** START **

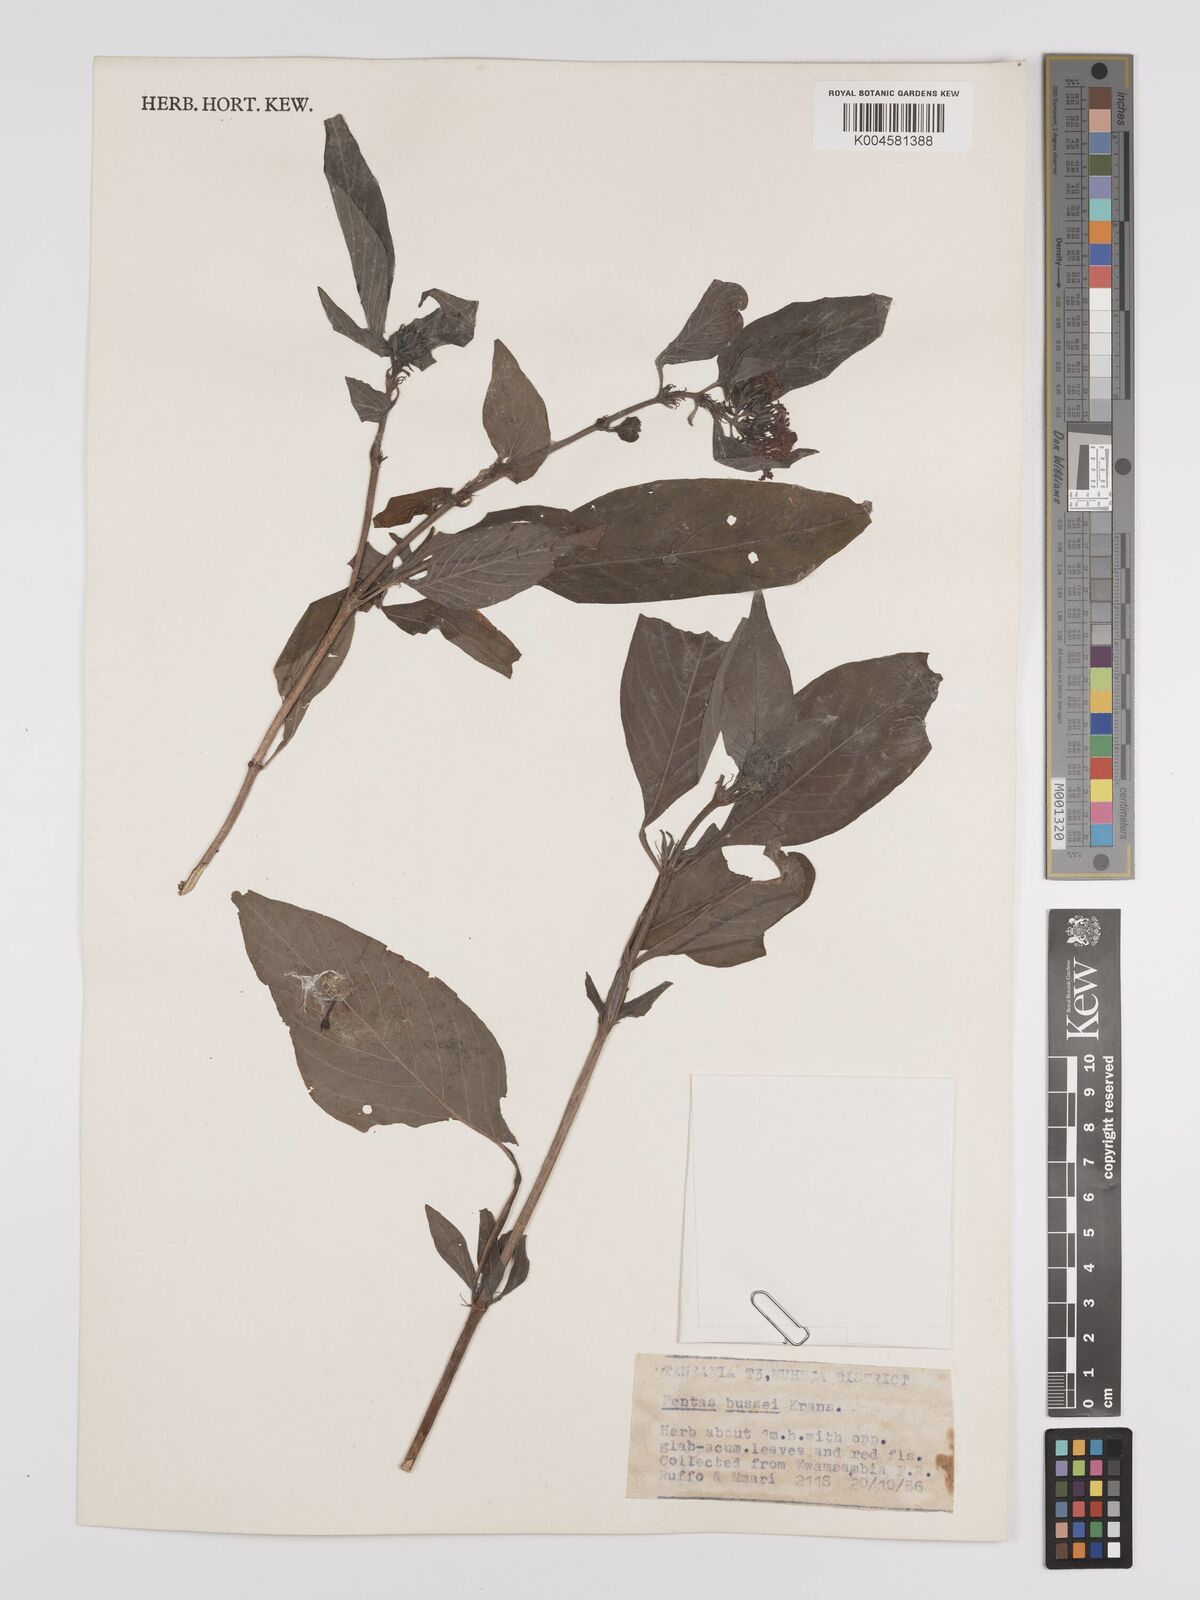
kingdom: Plantae
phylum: Tracheophyta
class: Magnoliopsida
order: Gentianales
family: Rubiaceae
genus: Rhodopentas
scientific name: Rhodopentas bussei
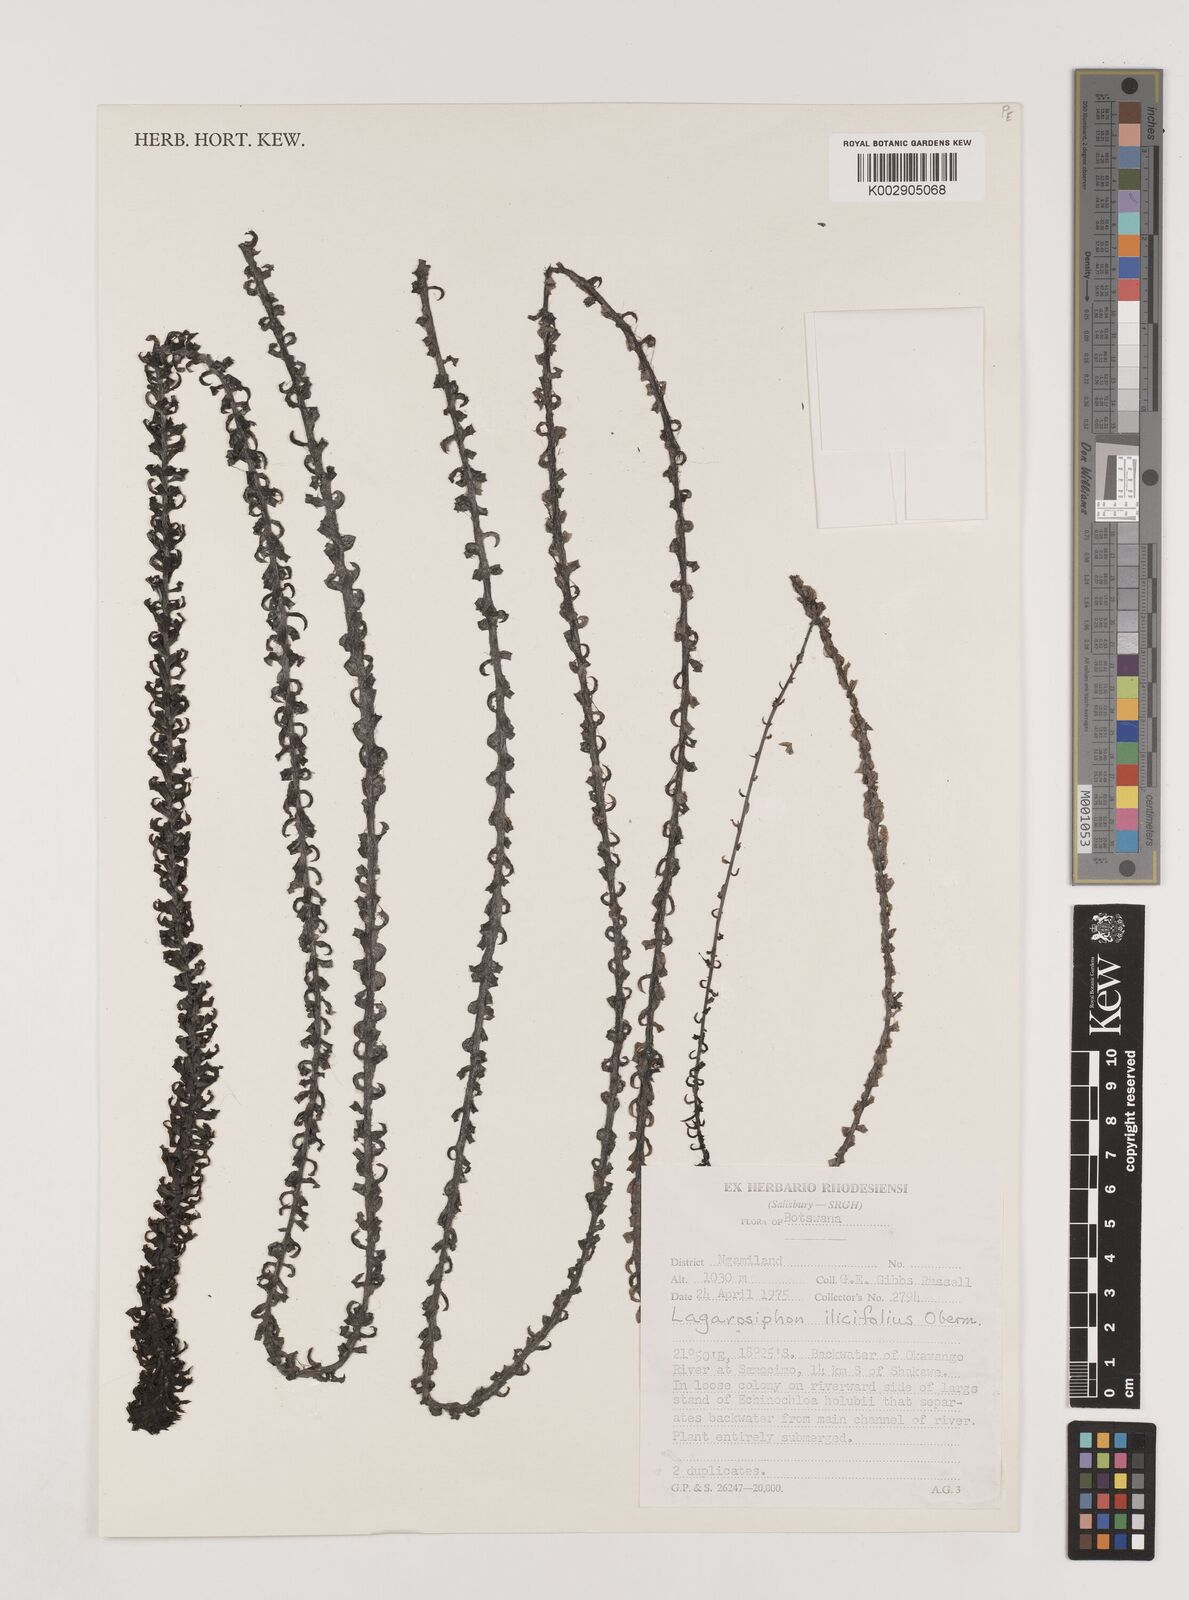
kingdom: Plantae
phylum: Tracheophyta
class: Liliopsida
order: Alismatales
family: Hydrocharitaceae
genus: Lagarosiphon
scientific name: Lagarosiphon ilicifolius
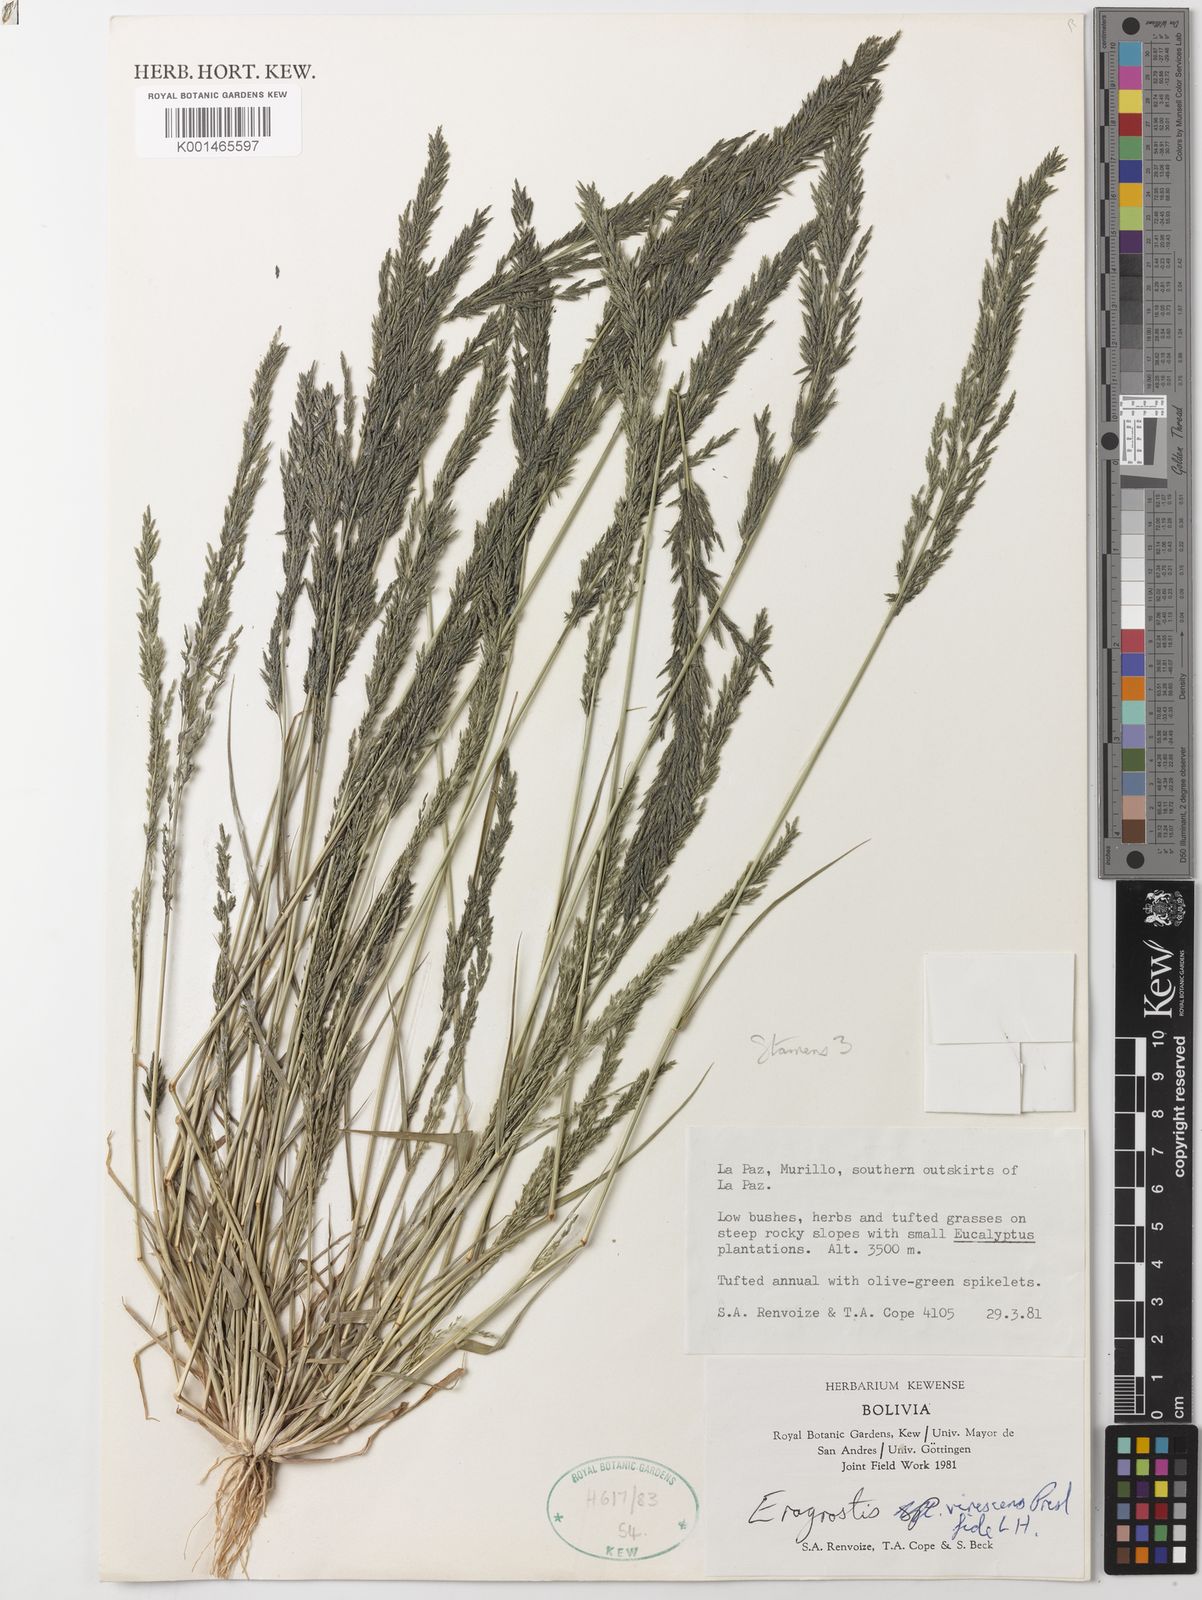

** END **

(TASK REQUIREMENTS) Rewrite the lines of all the items, substituting "division" for "phylum" and leaving everything else unchanged. Omit the pictures from your answer.

(EXERCISE SOLUTION)
kingdom: Plantae
division: Tracheophyta
class: Magnoliopsida
order: Gentianales
family: Rubiaceae
genus: Rhodopentas
scientific name: Rhodopentas bussei
kingdom: Plantae
division: Tracheophyta
class: Liliopsida
order: Alismatales
family: Hydrocharitaceae
genus: Lagarosiphon
scientific name: Lagarosiphon ilicifolius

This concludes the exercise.